▶ **EXERCISE REQUIREMENTS**: There is a line below that contains "# wdnet 0.0.6". Please reproduce it and all following lines exactly, through the final one.

▶ **ENTRIES SUPPLIED**:
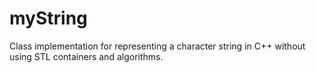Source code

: # myString
Class implementation for representing a character string in C++ without using STL containers and algorithms.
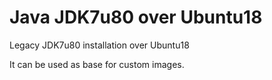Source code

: # Java JDK7u80 over Ubuntu18

Legacy JDK7u80 installation over Ubuntu18

It can be used as base for custom images.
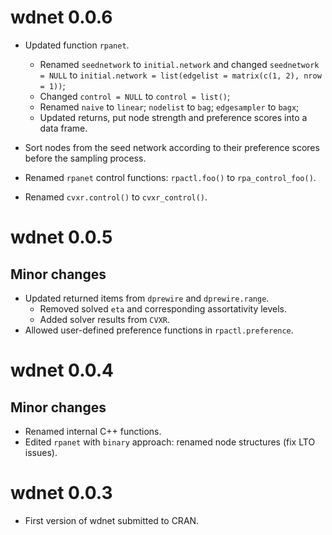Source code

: # wdnet 0.0.6

+ Updated function `rpanet`.
  + Renamed `seednetwork` to `initial.network` and changed `seednetwork = NULL`
  to `initial.network = list(edgelist = matrix(c(1, 2), nrow = 1))`;
  + Changed `control = NULL` to `control = list()`;
  + Renamed `naive` to `linear`; `nodelist` to `bag`; `edgesampler` to `bagx`;
  + Updated returns, put node strength and preference scores into a data frame.

+ Sort nodes from the seed network according to their preference scores before
  the sampling process.
+ Renamed `rpanet` control functions: `rpactl.foo()` to  `rpa_control_foo()`.
+ Renamed `cvxr.control()` to `cvxr_control()`.

# wdnet 0.0.5

## Minor changes

+ Updated returned items from `dprewire` and `dprewire.range`.
  + Removed solved `eta` and corresponding assortativity levels.
  + Added solver results from `CVXR`.
+ Allowed user-defined preference functions in `rpactl.preference`.

# wdnet 0.0.4

## Minor changes

+ Renamed internal C++ functions.
+ Edited `rpanet` with `binary` approach: renamed node structures (fix LTO issues).


# wdnet 0.0.3

+ First version of wdnet submitted to CRAN.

▶ **EXPECTED OUTPUT**:
: # wdnet 0.0.6

+ Updated function `rpanet`.
  + Renamed `seednetwork` to `initial.network` and changed `seednetwork = NULL`
  to `initial.network = list(edgelist = matrix(c(1, 2), nrow = 1))`;
  + Changed `control = NULL` to `control = list()`;
  + Renamed `naive` to `linear`; `nodelist` to `bag`; `edgesampler` to `bagx`;
  + Updated returns, put node strength and preference scores into a data frame.

+ Sort nodes from the seed network according to their preference scores before
  the sampling process.
+ Renamed `rpanet` control functions: `rpactl.foo()` to  `rpa_control_foo()`.
+ Renamed `cvxr.control()` to `cvxr_control()`.

# wdnet 0.0.5

## Minor changes

+ Updated returned items from `dprewire` and `dprewire.range`.
  + Removed solved `eta` and corresponding assortativity levels.
  + Added solver results from `CVXR`.
+ Allowed user-defined preference functions in `rpactl.preference`.

# wdnet 0.0.4

## Minor changes

+ Renamed internal C++ functions.
+ Edited `rpanet` with `binary` approach: renamed node structures (fix LTO issues).


# wdnet 0.0.3

+ First version of wdnet submitted to CRAN.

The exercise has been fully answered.